Deaf Americans Fight for Sign Language in White House Pandemic Briefings

New York City Mayor Bill de Blasio, center, made a guest appearance at a coronavirus press briefing hosted by Governor Andrew Cuomo in May. A sign language interpreter is pictured on the right.

WASHINGTON (CN) — The National Association of the Deaf urged a federal judge in Washington on Wednesday to protect the civil rights of deaf Americans and order the Trump administration to include live American Sign Language interpretation in White House briefings on Covid-19. 

The Justice Department argued such an order would have broad implications and mark a departure from historical practice in the White House press room.
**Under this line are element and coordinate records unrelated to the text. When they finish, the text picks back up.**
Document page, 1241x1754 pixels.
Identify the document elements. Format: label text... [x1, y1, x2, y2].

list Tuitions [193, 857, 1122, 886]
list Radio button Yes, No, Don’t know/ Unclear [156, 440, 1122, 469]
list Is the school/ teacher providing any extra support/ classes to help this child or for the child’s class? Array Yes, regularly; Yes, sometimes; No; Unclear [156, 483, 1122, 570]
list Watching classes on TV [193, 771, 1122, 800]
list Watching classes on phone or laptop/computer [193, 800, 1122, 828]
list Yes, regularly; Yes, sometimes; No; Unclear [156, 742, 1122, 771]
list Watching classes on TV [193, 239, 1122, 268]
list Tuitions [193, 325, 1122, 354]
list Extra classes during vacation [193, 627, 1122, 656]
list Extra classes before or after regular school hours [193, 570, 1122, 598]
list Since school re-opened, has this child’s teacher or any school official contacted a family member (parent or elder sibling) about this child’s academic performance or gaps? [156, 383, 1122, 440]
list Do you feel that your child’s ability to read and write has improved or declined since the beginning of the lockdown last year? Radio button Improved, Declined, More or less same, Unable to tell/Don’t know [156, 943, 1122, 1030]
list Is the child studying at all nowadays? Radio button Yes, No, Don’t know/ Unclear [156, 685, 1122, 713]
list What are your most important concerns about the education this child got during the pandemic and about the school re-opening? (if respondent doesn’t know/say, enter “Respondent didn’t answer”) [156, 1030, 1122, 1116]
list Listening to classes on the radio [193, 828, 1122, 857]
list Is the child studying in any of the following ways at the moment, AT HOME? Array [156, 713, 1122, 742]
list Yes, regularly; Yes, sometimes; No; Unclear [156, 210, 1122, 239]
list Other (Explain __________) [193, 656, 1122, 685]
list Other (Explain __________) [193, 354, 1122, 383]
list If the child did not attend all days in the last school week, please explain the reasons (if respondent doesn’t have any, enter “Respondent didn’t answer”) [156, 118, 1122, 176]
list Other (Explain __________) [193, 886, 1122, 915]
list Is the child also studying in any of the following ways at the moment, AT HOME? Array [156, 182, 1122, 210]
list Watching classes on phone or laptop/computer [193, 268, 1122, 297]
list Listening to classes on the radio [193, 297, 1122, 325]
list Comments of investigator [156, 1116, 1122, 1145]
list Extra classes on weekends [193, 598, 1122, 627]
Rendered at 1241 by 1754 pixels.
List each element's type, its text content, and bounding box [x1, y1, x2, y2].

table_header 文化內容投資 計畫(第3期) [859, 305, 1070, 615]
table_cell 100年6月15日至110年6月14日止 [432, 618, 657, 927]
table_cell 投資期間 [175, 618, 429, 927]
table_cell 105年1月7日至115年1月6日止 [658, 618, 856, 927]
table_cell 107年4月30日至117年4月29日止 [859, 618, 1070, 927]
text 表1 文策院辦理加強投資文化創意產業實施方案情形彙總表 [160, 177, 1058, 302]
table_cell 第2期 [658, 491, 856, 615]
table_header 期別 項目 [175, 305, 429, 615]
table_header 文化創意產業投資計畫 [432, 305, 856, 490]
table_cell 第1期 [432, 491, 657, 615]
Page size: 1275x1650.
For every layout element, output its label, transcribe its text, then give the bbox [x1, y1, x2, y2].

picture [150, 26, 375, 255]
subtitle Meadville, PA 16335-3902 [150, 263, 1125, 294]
“Every advance of civil rights is preceded by ‘this has never been done before,’” responded Ian S. Hoffman, an Arnold and Porter attorney representing the five deaf Americans who brought the case along with the National Association of the Deaf. 

“Right, exactly,” U.S. District Judge James E. Boasberg said, adding he hopes to issue an order on the motion for a preliminary injunction by next week. 

Justice Department attorney David Michael Morrell argued the Obama appointee should reject the request for the White House to immediately begin televised in-frame ASL interpretation, calling it “truly remarkable.” 

He also argued challenges would arise given White House briefings cover a range of issues beyond just the coronavirus outbreak. 

The judge recognized the concern and told the government: “It would be hard for you to distinguish the importance of a corona briefing from a briefing on a war or a natural disaster.”

In reassurance, Hoffman said the plaintiffs’ only concern was with the ability of deaf and hard of hearing Americans to access up-to-date information on the global health crisis. 

Supporting the claim that new civil rights protections are often met with frustrated cries of them being historically unprecedented, Boasberg offered a supporting argument to the plaintiffs. 

“Isn’t what you want to say, ‘So are ramps in a public building the departure from historical practice?’” the judge said to Hoffman. 

The National Association of the Deaf filed the lawsuit against President Donald Trump, the office of Vice President Mike Pence and Press Secretary Kayleigh McEnany earlier this month. 

They argued Trump stands alone in holding televised briefings on the pandemic without an ASL interpreter on screen, a practice all 50 governors and many mayors of America’s largest cities have kept up during the pandemic. 

But the government argued Wednesday that the deaf Americans suing the White House lack the ability to challenge the briefing procedure based on claims of meaningful access to public information. 

“The briefings themselves are a purely discretionary act of the president in the White House,” Morrell said.

He argued the White House uploads captioned videos and transcripts of press briefings on its official website, generally within a few hours, and there is no evidence the plaintiffs have found those practices to be unsatisfactory. 

But Hoffman said it is indisputable that the plaintiffs have standing for injunctive relief. As for written captions, he reminded the judge that for many deaf Americans whose primary language is ASL, English is at best a second language. 

“It is not simply English in hand signals,” the Aug. 3 lawsuit states. 

While the briefings are also available to watch live on YouTube with closed captioning, the plaintiffs further argued written captions frequently contain errors and omissions, and that tone is often lost to the viewer. 

“By contrast, an interpreter is able to convey tone and context of a message through facial expressions, sign choice, and demeanor,” the complaint states.